Write out every line of the records below word for word, leaving out the pictures.

Stored items:
* * *

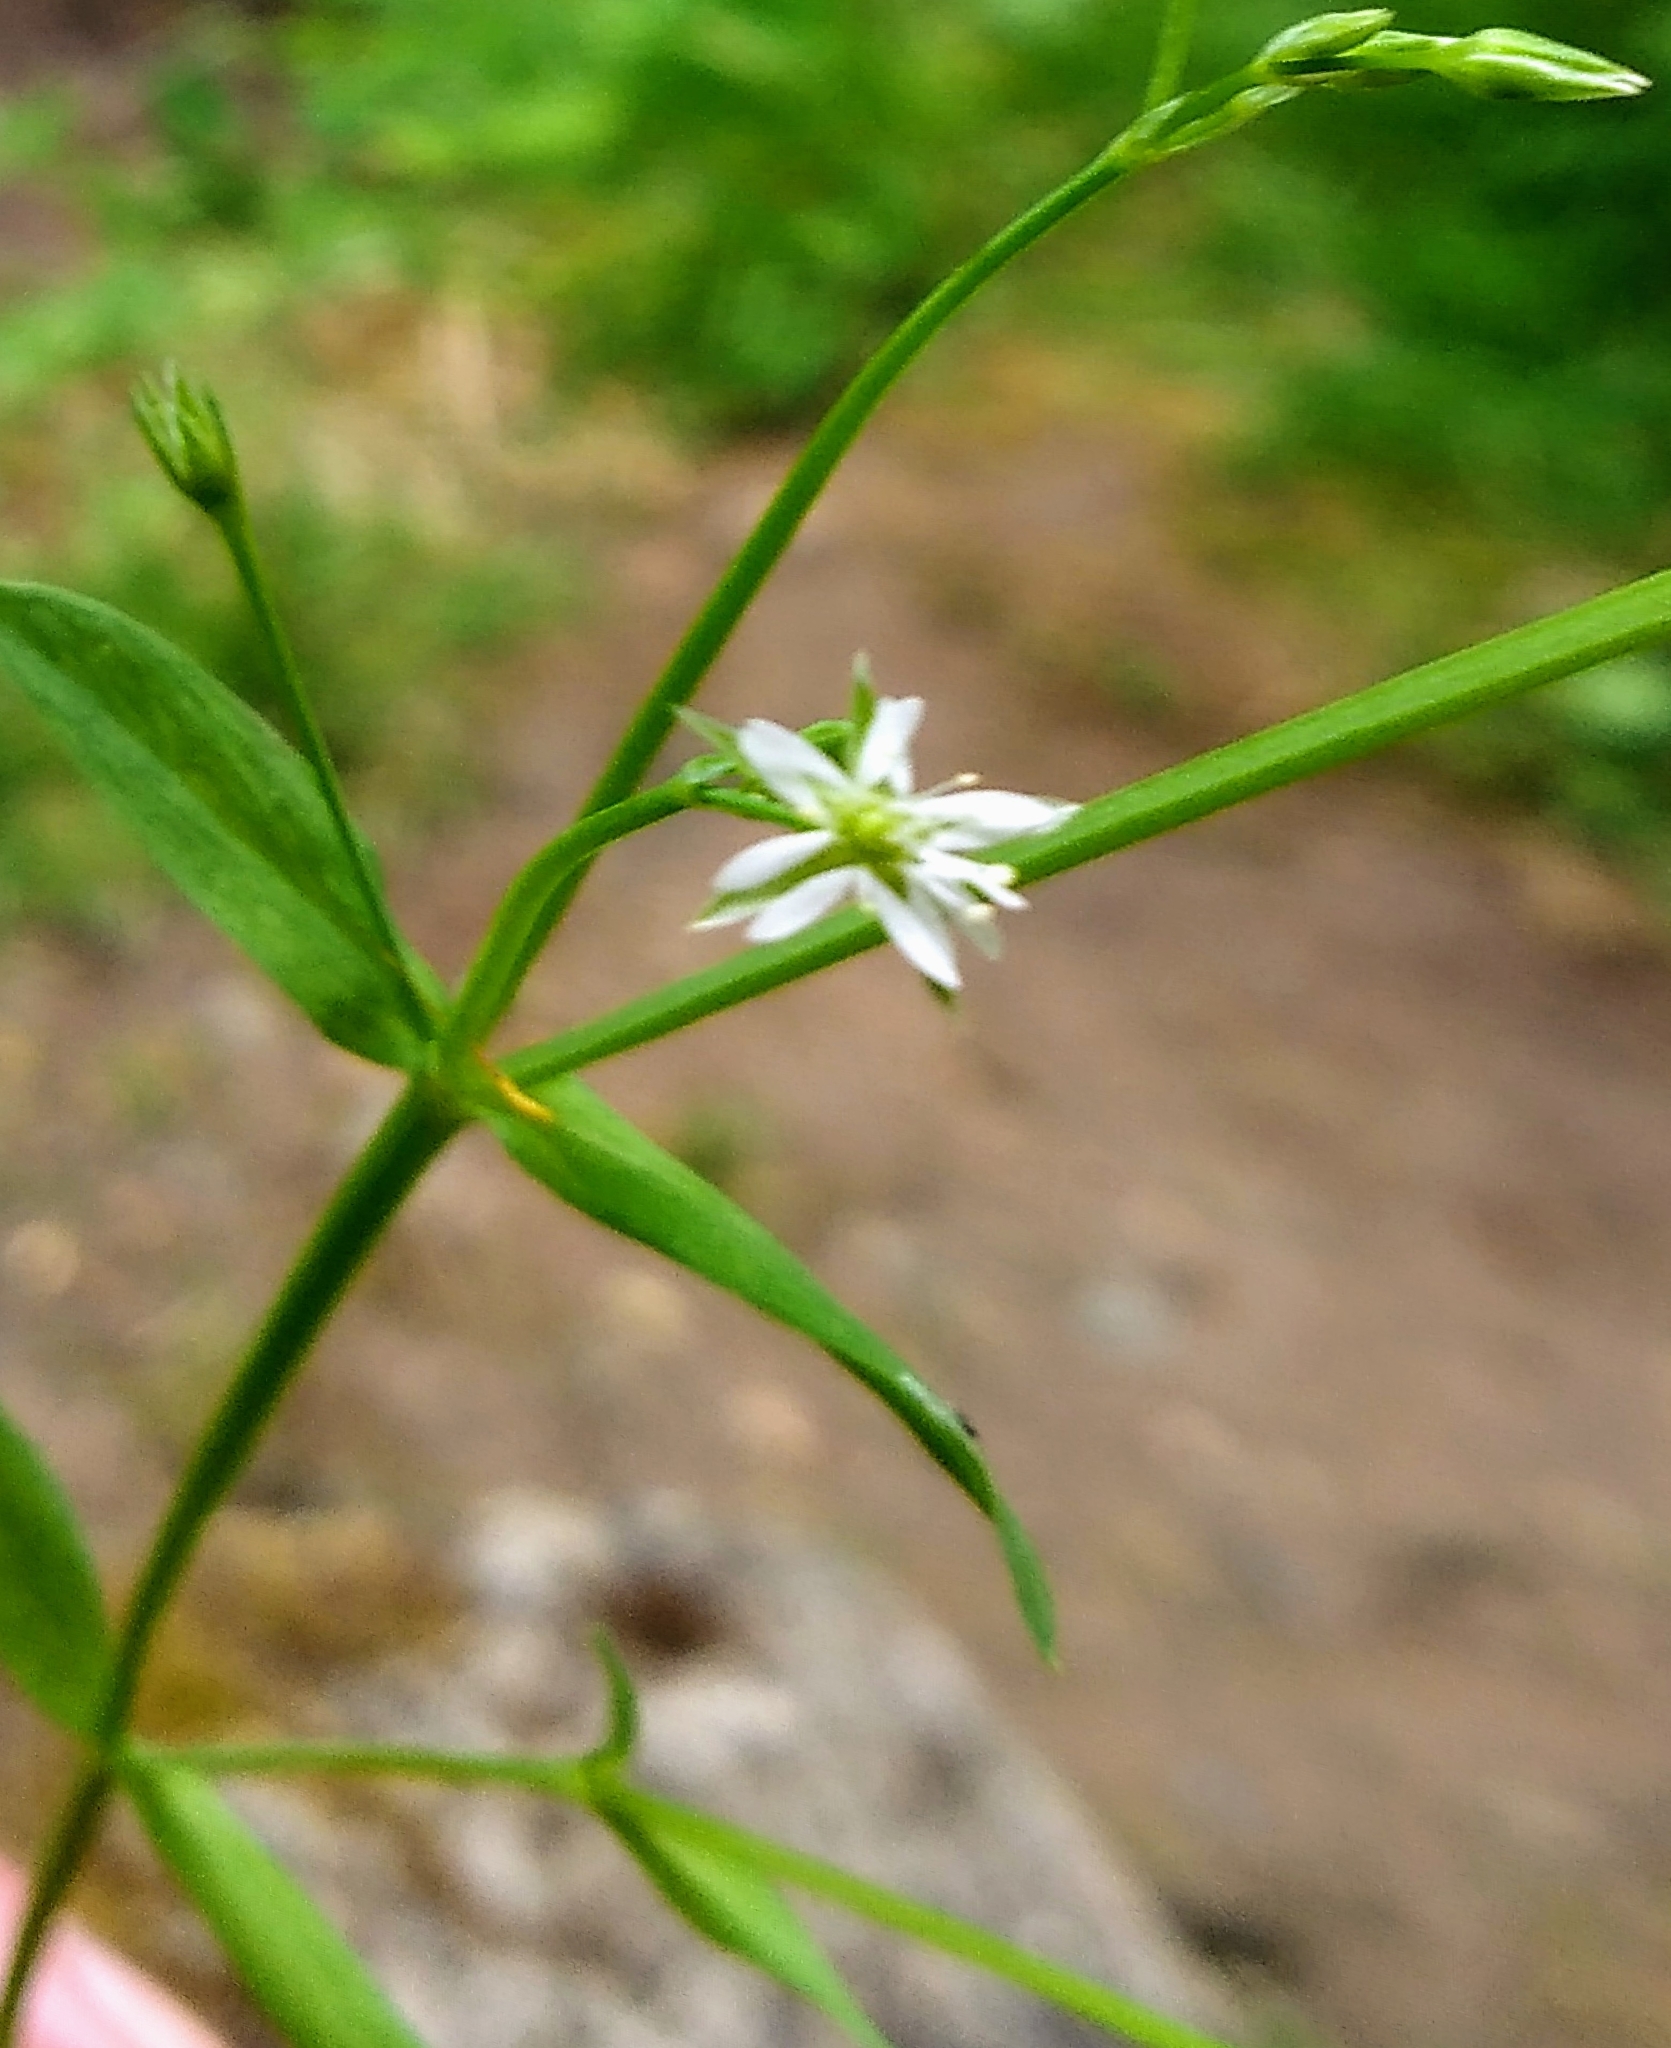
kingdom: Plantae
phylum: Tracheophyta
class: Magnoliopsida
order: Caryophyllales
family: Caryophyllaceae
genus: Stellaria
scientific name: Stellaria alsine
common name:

* * *

# Response:
kingdom: Plantae
phylum: Tracheophyta
class: Magnoliopsida
order: Caryophyllales
family: Caryophyllaceae
genus: Stellaria
scientific name: Stellaria alsine
common name:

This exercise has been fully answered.